The Story Behind Charvet: The World's First Shirt Shop
Christofle Charvet established his shirtmaking house at 28 Place Vendôme in Paris in 1838, creating what is widely recognised as the world's first shop dedicated exclusively to men's shirts, ties, and accessories. Nearly two centuries later, Charvet remains at Place Vendôme — now in a grand corner building — still family-owned and still producing what many consider the finest shirts available anywhere.
Charvet's client list reads as a compendium of nineteenth and twentieth century power: Charles de Gaulle, John F. Kennedy, Marcel Proust, and the Duke of Windsor all wore Charvet shirts. Proust immortalised the house in À la recherche du temps perdu, describing the shimmer of Charvet silk ties in passages that effectively constituted the first luxury brand placement in literary fiction.
The house holds over six thousand proprietary fabric patterns in its archive — silks, cottons, and blends commissioned exclusively from mills in France, Italy, Switzerland, and England. Many patterns are produced in quantities as small as fifty metres, ensuring that a client wearing a Charvet shirt is unlikely to encounter the same fabric on another man, even in the most rarified social circles.
Charvet's bespoke shirt programme remains its core business. A first-time client undergoes approximately twenty measurements, from which a personal pattern is cut and stored in the house's archives. Each shirt is handmade in the Charvet atelier, requiring approximately twenty hours of labour. Prices begin at around five hundred euros and increase with fabric selection and construction complexity (https://www.charvet.com).
The house's neckties, displayed in floor-to-ceiling walls of colour that have become a Paris landmark, are cut from seven-fold silk — a single piece of silk folded seven times to create body and drape without the interlining that most ties require. This construction produces a roll and weight that lined ties cannot replicate, though it demands significantly more raw silk per tie.

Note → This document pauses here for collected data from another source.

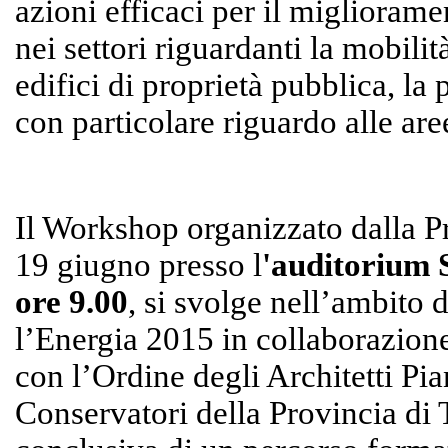
azioni efficaci per il migliorame
nei settori riguardanti la mobilit
edifici di proprietà pubblica, la 
con particolare riguardo alle are
Il Workshop organizzato dalla P
19 giugno presso l
'auditorium 
ore 9.00
, si svolge nell’ambito
l’Energia 2015 in collaborazio
con l’Ordine degli Architetti Pia
Conservatori della Provincia di T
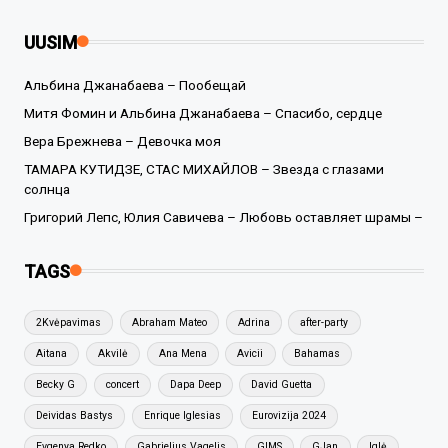
UUSIM
Альбина Джанабаева – Пообещай
Митя Фомин и Альбина Джанабаева – Спасибо, сердце
Вера Брежнева – Девочка моя
ТАМАРА КУТИДЗЕ, СТАС МИХАЙЛОВ – Звезда с глазами
солнца
Григорий Лепс, Юлия Савичева – Любовь оставляет шрамы –
TAGS
2Kvėpavimas
Abraham Mateo
Adrina
after-party
Aitana
Akvilė
Ana Mena
Avicii
Bahamas
Becky G
concert
Dapa Deep
David Guetta
Deividas Bastys
Enrique Iglesias
Eurovizija 2024
Evgenya Redko
Gabrielius Vagelis
GIMS
GJan
Iglė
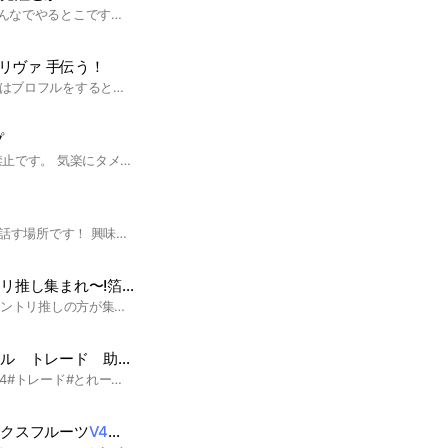
手伝いや覚醒やv4をみんなでやるとこです、宣伝とかするならメンションして一言言ってねー
リヴァ 手伝う！
【ブロフル王国】 ここはブロフルをするとこ！ けど別ゲーの話もありだよ🫶🏻 配布あります！ めっちゃ配布するかもです 簡単ルール説明！！ 喧嘩 ❌ 垢交換 ❌ 下ネタ❌ 詳しいルールは オプのノートで！！ V4 リヴァイアサン 海レとかなんでも 手伝うよ！！ 仲良くしましょう 🫶🏻꙳゛ 設立 2024年 8月3日 #ブロフル #ロブロックスフルーツ #V4 #リヴァイアサン #手伝い屋 #ゲーム
初心者大歓迎
プ
即抜け 荒らし 暴言は禁止です。 気楽にタメ口使ってもらって構わないです！一緒にブロフルv4目指しましょう！ （ぶっちゃけ雑談ばっかりしてます） ミスって退会させてしまった人は、また入って来てくれたら良い実あげます（無料） よくミスって退会させてしまいます。 先に謝っときます、すいません。
Vtuber好きが集まって話す場所です！ 興味がきたらぜひ‼️ 個人V推しでも大歓迎🙆‍♀️ #ホロライブ#VTuber#にじさんじ#個人VTuber #ぶいすぽ#雑談#イラスト#イラスト好き#語りたい#あおぎり#ホロライブプロダクション#ホロライブ０期生#ときのそら#ロボ子さん#さくらみこ#AZKi#あずきち#星街すいせい#ホロライブ1期生#夜空メル#赤井はあと#アキ・ローゼンタール#夏色まつり#ホロライブ2期生#湊あくあ##紫咲シオン#百鬼あやめ#癒月ちょこ#大空スバル#ホロライブ3期生#ホロライブファンタジー#兎田ぺこら宝鐘マリン#白銀ノエル#不知火フレア#潤羽るしあ#ホロライブ4期生#天音かなた#常闇トワ#姫森ルーナ#角巻わため#桐生ココ#ホロライブ5期生#ねぽらぼ#雪花ラミィ#桃鈴ねね#尾丸ポルカ#獅白ぼたん#魔乃アロエ#秘密結社ホロックス#ラプラス・ダークネス#鷹嶺ルイ#博衣こより#沙花叉クロヱ#風真いろは#ホロライブインドネシア#アユンダ・リス#ムーナ・ホシノヴァ#アイラニ・イオフィフティーン#クレイジー・オリー#アーニャ・メリフィッサ#パヴァリア・レイネ#べスティア・ゼータ#カエラ・コヴァルスキア#森カリオペ#小鳥遊キアラ#一伊那尓栖#がうる・ぐら#ワトソン・アメリア#IRyS#セレス・ファウナ#オーロ・クロニー#七詩ムメイ#ハコス・ベールズ#シオリ・ノヴェラ#古石ビジュー#ネリッサ・レイヴンクロフト#フワワ・アビスガード#モココ・アビスガード#エリザベス・ローズ・ブラッドフレイム#ジジ・ムリン#セシリア・イマーグリーン#ラオーラ・パンテーラ#九十九佐命#ReGLOSS#火威青#音乃瀬奏#一条莉々華#儒烏風亭らでん#轟はじめ#綺々羅々ヴィヴィ#響咲リオナ#虎金妃笑虎#水宮枢#輪道千速#
BIGBANG､ニョントリ推し集まれ〜!箔押しの方新規VIPの方も!OT5大歓迎雑談⭕️荒らしOT4❌
ここはBIGBANGやニョントリ推しの方が集まる場所です!無言抜けしないで欲しいです🙇🏻‍♀️‪‪なるべく入った時や抜ける時はよろしくお願いしますや抜けます｡などつけて欲しいです!荒らし❌悪口､陰口❌なりきり❌OT4お断り❌BIGBANGの悪口❌写真送っても大丈夫🐼ᩚ💙ᩚ宣伝抜け辞めて欲しいです宣伝抜けした方は通報&再参加禁止です👼🏻新規様ウェルカム!(主も新規)古参様も是非どうぞ!ニョントリ推し以外の方も是非来てください！BIGBANGの事沢山お話しましょう(๑•̀ㅂ•́)و✧ 管理人 結菜ﾁｬﾝ 数あるオプチャの中から選んでくれてありがとう🥹‪🫶🏻💖何が待ってるかは中に入ってからのお楽しみ!待ってま〜す‼️✌🏻ᐕ) オプチャ開設日2025/03/23 10人達成記念日2025/03/24 20人達成記念日2025/04/03 30人達成記念日2025/04/16 #BIGBANG #ニョントリ #ジヨン #スンリ #テヤン #ソル #タプさん #テソン #V.I #TOP #DｰLITE #GｰDRAGON #TAEYANG #SOL #ニョントリ推し
ロブロックスブロフル トレード 助け合い
v4
たまに配布
#ブロフル#ぶろふる#v4#トレード#とれーど#助け合い#ゲーム#ロブロックス#ろぶろっくす#初心者歓迎#中級者歓迎 #上級者歓迎
ックスフルーツ
V4
やりたい人限定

Charvet's survival through nearly two centuries — surviving two world wars, multiple economic crises, and the casualisation of menswear — testifies to the durability of genuine excellence. In an industry obsessed with novelty, Charvet proves that the first can remain the finest, provided it never compromises on materials, construction, or the belief that a man's shirt deserves as much attention as any other element of his appearance.